--- Exercise text Enclosed Below ---

Hamer-Jackson first moved to Kamloops in 1973, where he attended Brocklehurst Middle School. His father kicked him out of the home, a move which Hamer-Jackson later claimed did him a favour. He lived on the streets in Edmonton before his family offered him a job at a ranch in the Cariboo. He began working as a car salesman in the early 1980s, and has owned TRU Market Truck and Auto Sales since 1994.

==Election==
In March 2022, he announced his intentions to run for mayor of Kamloops following the announcement that mayor Ken Christian would not run for re-election. Prior to his announcement, he had been outspoken on the city's vulnerable population, suggesting a wellness centre be built away from the core of the city.

Hamer-Jackson was elected in the 2022 mayoral election, winning 32 per cent of the vote, defeating city councillor Dieter Dudy by 1,648 votes. Hamer-Jackson ran on a platform "emphasizing safety and accountability". He was especially concerned with the city's shelter system, suggesting "[t]hey're not as full as we think". Prior to his election, he had no political experience. His election was part of a wave of centre-right mayors being elected in the province, which was seen as a response to rising crime and homelessness in the province.

==Mayoralty==
In just his first month of office, Hamer-Jackson was asked by local homeless shelters to stop visiting them unannounced. He had been showing up to them, sometimes in the middle of the night, with people in need of shelter. BC Housing issued a statement saying his visits were "'disruptive' to staff', suggesting his future visits be pre-arranged.

In December 2022, Hamer-Jackson recused himself for an entire city council meeting, never returning for the day. He cited "potential conflicts of interest". The move was seen as unusual as typically someone with a conflict of interest would only recuse themselves for a particular agenda item. Members of council stated that he had not followed proper protocols.

In March 2023, city council voted to pause standing committees after Hamer-Jackson began replacing city councillors on the committees with members of the general public, including two people who unsuccessfully ran for city council. Council called his move "chaotic and unpredictable.. [leading] to confusion and misinformation". A special committee was later formed with Hamer-Jackson and three councillors to determine the make up of standing committees in the city.

--- End of Enclosed Exercise text ---
--- Record excerpts Enclosed Below ---

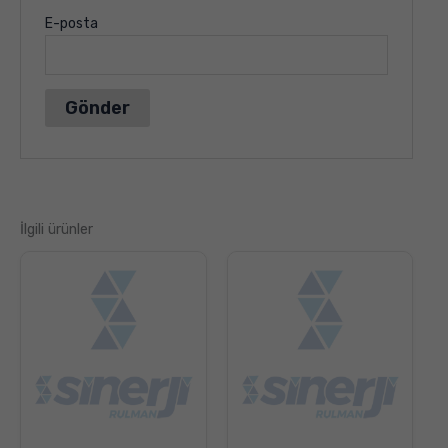
E-posta
İlgili ürünler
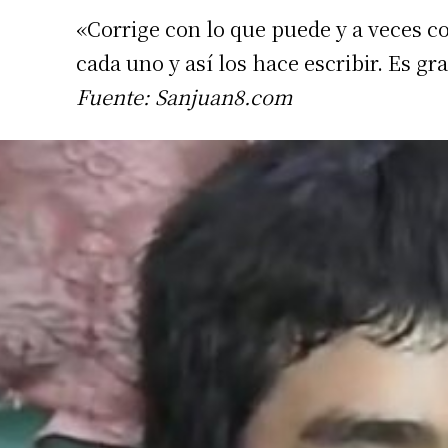
«Corrige con lo que puede y a veces cor
Apellidos
cada uno y así los hace escribir. Es g
Fuente: Sanjuan8.com
Número de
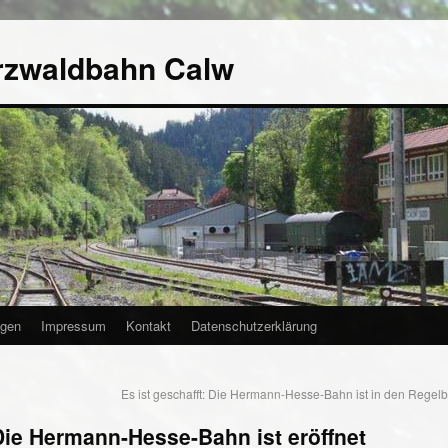
rzwaldbahn Calw
agen
Impressum
Kontakt
Datenschutzerklärung
Es ist geschafft: Die Hermann-Hesse-Bahn ist in den Regelb
 Die Hermann-Hesse-Bahn ist eröffnet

--- End of Enclosed Record excerpts ---

# Parts of the exercise:
**a)** Quote the Kamloops mayor text word for word, starting at "In December 2022, Hamer-Jackson" and ending at "followed proper protocols.".
**b)** Print every line of the listing exactly as it appears, but omit the pictures.

# Answers for the exercise:
**a)**
In December 2022, Hamer-Jackson recused himself for an entire city council meeting, never returning for the day. He cited "potential conflicts of interest". The move was seen as unusual as typically someone with a conflict of interest would only recuse themselves for a particular agenda item. Members of council stated that he had not followed proper protocols.

**b)**
E-posta
İlgili ürünler
«Corrige con lo que puede y a veces cor
Apellidos
cada uno y así los hace escribir. Es g
Fuente: Sanjuan8.com
Número de
rzwaldbahn Calw
agen
Impressum
Kontakt
Datenschutzerklärung
Es ist geschafft: Die Hermann-Hesse-Bahn ist in den Regelb
 Die Hermann-Hesse-Bahn ist eröffnet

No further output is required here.